Goal of the exercise
Locate each line in the listing below that contains the word "series", and reproduce those lines in full.

#### Supplied material

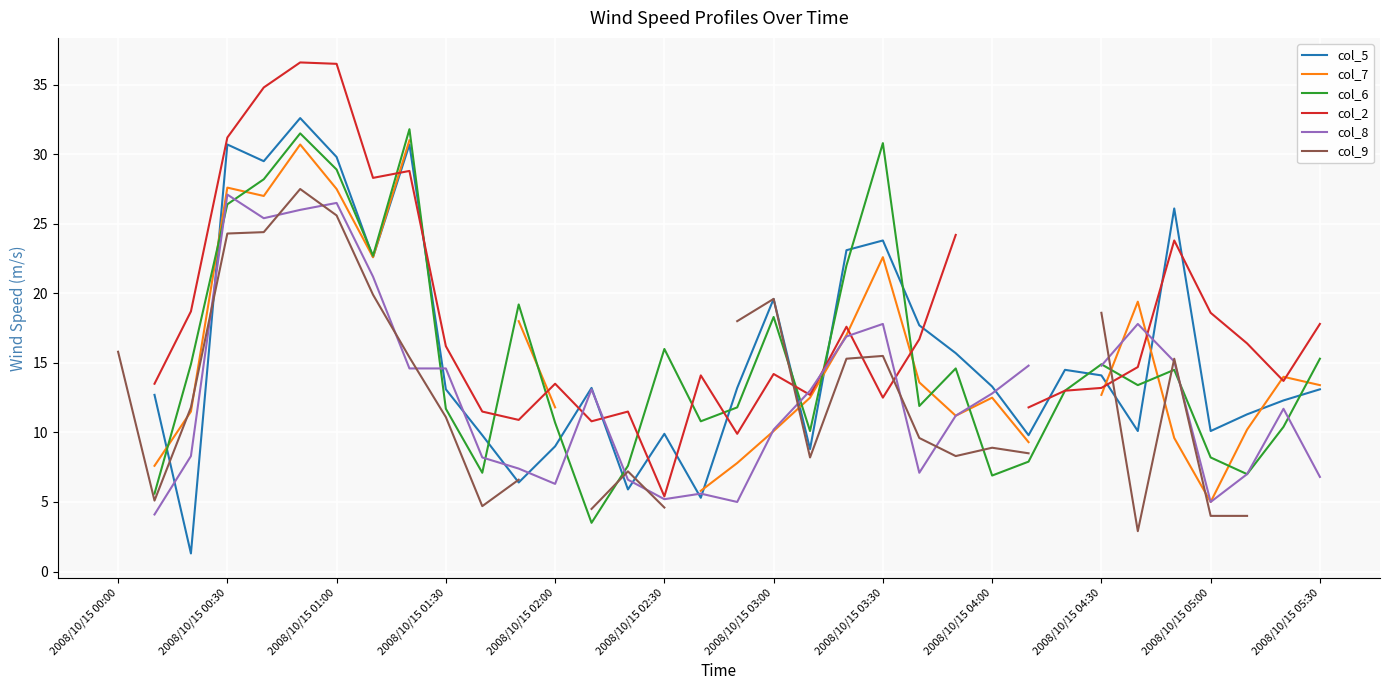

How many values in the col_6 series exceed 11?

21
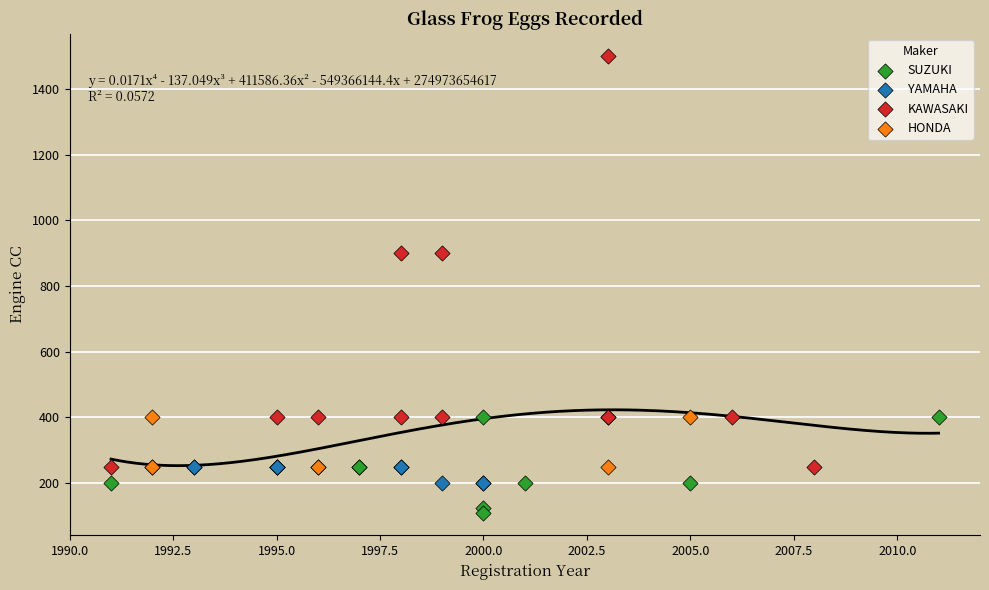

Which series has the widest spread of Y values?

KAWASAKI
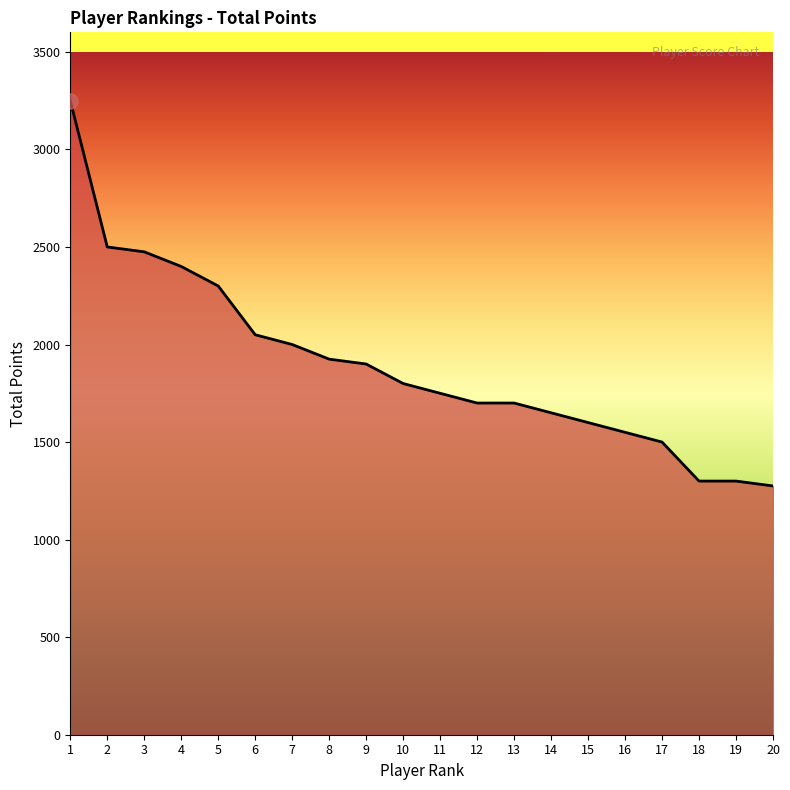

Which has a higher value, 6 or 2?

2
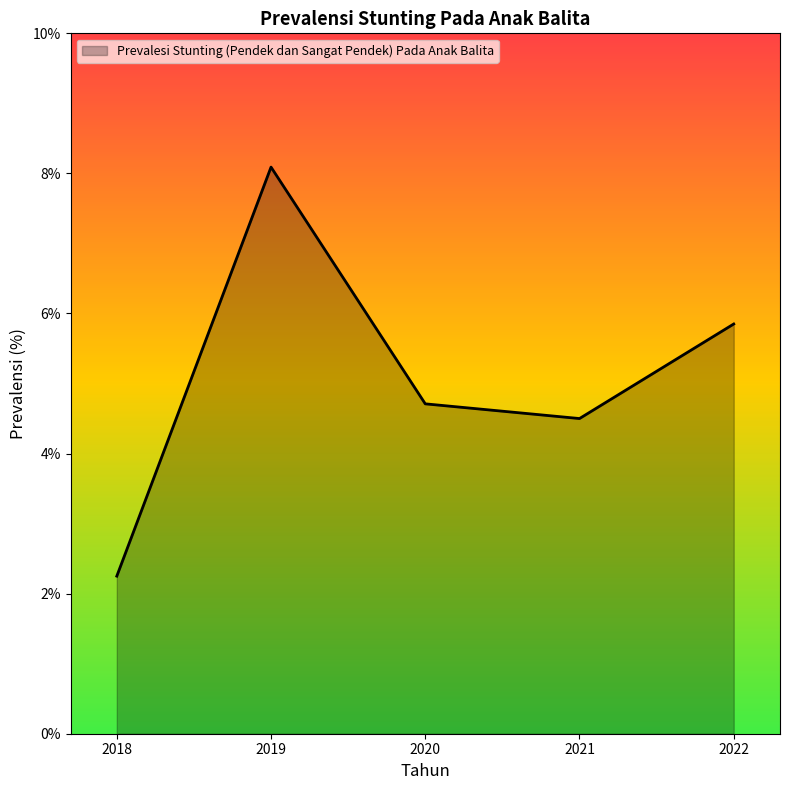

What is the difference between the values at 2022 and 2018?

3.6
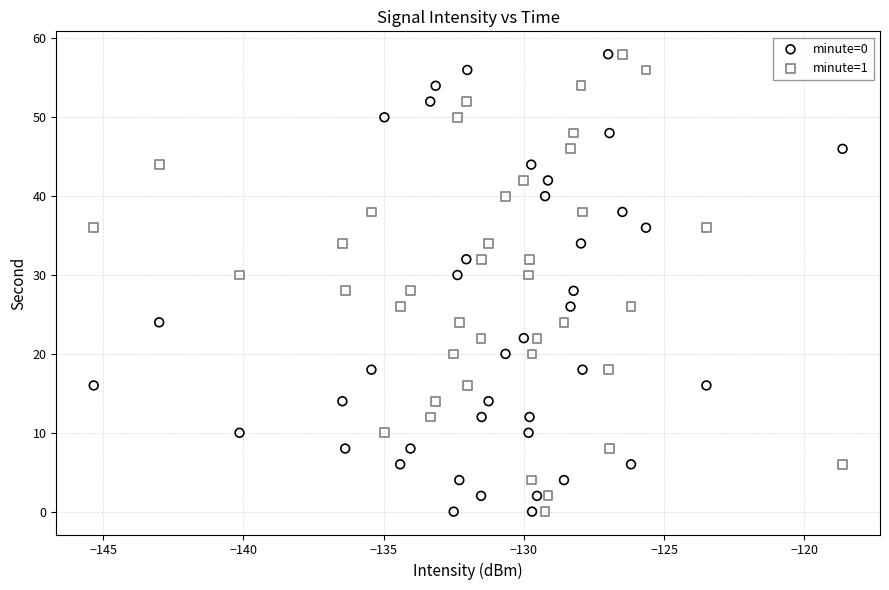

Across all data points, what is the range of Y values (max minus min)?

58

########

Task result
How many values in the col_6 series exceed 11?
Which series has the widest spread of Y values?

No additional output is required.